The following is a partial list of songs based on the rhythm changes:

"Rhythm Changes" contrafacts
| Song | Composer | Year | Source |
|---|---|---|---|
| "Anthropology" | Charlie Parker/Dizzy Gillespie | 1946 |  |
| "Cotton Tail" | Duke Ellington | 1940 |  |
| "Crazeology" | Benny Harris |  |  |
| "Dexterity" | Charlie Parker |  |  |
| "The Eternal Triangle" | Sonny Stitt | 1957 |  |
| "Five" | Bill Evans | 1956 |  |
| "Fungii Mama" | Blue Mitchell | 1964 |  |
| "Gee" (solo section) | Gustavo Assis-Brasil |  |  |
| "Lester Leaps In" | Lester Young | 1939 |  |
| "Meet The Flintstones" | Hoyt Curtain |  |  |
| "Moose the Mooche" | Charlie Parker | 1946 |  |
| "Oleo" | Sonny Rollins | 1954 |  |
| "Passport" | Charlie Parker |  |  |
| "O Latido do cachorro" | David Feldman |  |  |
| "Rhythm-A-Ning" | Thelonious Monk | 1957 |  |
| "The Serpent's Tooth" | Miles Davis |  |  |
| "Steeplechase" | Charlie Parker |  |  |
| "Straighten Up and Fly Right" | Nat King Cole | 1943 |  |
| "The Theme" | Miles Davis | 1955 |  |
| "Tiptoe" | Thad Jones |  |  |

The component A and B sections of rhythm changes were also sometimes used for other tunes.

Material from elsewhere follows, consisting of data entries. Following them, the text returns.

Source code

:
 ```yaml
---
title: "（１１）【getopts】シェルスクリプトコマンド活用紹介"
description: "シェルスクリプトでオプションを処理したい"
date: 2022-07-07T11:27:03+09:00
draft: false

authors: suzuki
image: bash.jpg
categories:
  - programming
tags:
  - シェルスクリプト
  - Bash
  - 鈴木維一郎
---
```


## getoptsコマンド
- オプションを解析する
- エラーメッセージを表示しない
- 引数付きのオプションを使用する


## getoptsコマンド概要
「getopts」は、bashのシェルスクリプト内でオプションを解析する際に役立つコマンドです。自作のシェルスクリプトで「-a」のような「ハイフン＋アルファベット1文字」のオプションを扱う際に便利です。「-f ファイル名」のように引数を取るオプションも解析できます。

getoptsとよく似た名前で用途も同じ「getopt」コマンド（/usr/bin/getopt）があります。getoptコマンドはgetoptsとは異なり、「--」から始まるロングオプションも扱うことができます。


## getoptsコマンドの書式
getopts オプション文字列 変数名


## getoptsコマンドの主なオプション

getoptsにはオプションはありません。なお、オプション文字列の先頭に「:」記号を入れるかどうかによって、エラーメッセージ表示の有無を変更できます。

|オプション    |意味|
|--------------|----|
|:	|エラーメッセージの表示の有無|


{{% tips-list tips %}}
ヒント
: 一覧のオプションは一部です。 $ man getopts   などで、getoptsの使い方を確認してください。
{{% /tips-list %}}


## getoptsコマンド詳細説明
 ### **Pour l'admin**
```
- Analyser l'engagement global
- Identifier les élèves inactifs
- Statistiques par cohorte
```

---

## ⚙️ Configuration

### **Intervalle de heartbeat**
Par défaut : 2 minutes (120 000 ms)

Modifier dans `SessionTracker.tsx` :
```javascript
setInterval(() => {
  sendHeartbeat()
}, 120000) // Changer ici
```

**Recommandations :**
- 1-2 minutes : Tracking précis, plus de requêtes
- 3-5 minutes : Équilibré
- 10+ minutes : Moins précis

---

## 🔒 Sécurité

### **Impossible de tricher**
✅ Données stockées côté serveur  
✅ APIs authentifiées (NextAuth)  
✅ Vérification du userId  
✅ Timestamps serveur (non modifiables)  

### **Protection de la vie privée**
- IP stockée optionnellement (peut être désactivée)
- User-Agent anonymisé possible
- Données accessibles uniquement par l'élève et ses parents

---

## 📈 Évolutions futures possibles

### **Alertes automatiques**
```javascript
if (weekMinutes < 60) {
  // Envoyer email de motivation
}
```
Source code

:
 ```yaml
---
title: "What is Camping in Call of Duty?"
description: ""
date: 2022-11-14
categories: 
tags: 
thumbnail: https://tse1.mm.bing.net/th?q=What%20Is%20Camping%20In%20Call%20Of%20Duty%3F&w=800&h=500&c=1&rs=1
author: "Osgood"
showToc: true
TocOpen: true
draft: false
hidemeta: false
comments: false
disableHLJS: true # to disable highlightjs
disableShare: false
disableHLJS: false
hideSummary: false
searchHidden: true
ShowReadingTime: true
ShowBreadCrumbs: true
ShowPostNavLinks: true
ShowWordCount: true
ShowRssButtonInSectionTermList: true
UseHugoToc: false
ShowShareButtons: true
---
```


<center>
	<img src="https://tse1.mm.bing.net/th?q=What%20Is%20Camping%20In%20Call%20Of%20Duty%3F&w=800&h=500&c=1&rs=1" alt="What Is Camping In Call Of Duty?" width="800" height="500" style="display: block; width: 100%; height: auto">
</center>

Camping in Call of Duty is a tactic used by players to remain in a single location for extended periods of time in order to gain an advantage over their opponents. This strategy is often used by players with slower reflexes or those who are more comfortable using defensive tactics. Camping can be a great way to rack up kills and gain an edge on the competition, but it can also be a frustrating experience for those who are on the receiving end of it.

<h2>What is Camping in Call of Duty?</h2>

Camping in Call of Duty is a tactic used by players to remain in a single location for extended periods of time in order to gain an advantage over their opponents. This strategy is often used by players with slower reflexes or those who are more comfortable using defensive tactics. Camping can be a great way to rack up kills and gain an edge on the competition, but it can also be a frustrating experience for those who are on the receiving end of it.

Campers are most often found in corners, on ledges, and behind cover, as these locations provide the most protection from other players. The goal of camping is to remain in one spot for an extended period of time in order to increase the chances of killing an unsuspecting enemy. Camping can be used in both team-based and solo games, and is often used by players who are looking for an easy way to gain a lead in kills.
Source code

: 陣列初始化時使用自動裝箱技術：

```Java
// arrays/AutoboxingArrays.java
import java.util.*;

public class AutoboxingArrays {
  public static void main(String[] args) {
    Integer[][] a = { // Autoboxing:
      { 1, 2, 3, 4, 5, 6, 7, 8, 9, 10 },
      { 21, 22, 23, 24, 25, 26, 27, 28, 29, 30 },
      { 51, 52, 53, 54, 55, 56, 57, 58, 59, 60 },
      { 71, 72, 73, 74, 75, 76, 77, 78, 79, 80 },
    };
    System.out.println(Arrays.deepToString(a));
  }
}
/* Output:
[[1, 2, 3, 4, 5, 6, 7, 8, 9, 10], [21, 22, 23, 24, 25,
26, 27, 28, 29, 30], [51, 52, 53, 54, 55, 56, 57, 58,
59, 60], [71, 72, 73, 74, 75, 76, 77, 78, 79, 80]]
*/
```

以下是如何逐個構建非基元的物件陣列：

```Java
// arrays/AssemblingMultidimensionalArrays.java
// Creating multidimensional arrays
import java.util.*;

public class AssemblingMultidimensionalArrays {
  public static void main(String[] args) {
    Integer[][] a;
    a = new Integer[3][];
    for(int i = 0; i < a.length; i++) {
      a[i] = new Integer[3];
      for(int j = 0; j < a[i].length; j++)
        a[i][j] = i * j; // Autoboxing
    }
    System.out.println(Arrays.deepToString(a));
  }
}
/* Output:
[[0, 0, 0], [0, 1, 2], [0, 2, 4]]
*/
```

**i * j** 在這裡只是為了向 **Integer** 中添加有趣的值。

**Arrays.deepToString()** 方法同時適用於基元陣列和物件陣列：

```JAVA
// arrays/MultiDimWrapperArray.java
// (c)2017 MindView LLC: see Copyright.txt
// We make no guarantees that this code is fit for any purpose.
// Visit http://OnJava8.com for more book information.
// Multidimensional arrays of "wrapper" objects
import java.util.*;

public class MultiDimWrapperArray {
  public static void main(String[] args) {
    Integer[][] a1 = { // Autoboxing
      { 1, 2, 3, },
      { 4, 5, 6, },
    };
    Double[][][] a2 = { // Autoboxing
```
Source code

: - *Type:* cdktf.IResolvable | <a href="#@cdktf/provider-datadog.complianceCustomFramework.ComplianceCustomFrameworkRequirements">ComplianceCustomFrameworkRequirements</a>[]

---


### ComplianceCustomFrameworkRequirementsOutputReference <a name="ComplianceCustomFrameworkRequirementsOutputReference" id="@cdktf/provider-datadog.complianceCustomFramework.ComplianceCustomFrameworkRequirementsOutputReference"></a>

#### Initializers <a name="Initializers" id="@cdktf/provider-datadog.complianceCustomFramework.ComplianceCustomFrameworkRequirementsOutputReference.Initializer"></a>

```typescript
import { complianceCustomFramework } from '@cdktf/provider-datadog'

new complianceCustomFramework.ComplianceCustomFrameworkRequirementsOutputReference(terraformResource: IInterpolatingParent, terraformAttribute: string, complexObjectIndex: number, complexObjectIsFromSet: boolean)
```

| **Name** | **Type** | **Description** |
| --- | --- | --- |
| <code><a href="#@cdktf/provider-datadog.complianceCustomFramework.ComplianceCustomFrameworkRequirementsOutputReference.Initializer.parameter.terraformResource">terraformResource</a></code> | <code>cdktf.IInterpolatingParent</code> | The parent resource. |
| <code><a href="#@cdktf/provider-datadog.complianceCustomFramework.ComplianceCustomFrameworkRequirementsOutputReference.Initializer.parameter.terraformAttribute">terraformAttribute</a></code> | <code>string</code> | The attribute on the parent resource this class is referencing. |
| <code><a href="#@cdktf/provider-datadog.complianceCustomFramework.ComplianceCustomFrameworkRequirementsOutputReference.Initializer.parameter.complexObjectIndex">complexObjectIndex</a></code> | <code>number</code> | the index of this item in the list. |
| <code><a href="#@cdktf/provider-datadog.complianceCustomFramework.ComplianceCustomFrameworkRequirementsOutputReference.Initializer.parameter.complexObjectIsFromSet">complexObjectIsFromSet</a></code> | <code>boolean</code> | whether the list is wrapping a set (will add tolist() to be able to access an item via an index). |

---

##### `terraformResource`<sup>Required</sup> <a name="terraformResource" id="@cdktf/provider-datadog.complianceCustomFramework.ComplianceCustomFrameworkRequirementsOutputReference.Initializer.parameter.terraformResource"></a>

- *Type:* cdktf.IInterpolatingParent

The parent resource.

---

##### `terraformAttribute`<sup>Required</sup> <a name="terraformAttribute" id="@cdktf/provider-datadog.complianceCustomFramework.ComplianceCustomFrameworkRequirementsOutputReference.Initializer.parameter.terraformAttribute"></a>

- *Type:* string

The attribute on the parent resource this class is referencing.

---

For instance, Charlie Parker's "Scrapple from the Apple" and Juan Tizol's "Perdido" both use a different progression for the A section while using the rhythm changes bridge. "Scrapple from the Apple" uses the chord changes of "Honeysuckle Rose" for the A section but replaces the B section with III^{7}–VI^{7}–II^{7}–V^{7}.

Other tunes use the A section of "Rhythm" but have a different bridge. Tadd Dameron's "Good Bait" uses the A section of the Rhythm changes and then in the B section it again re-uses the A section of Rhythm Changes but transposed up by a perfect fourth.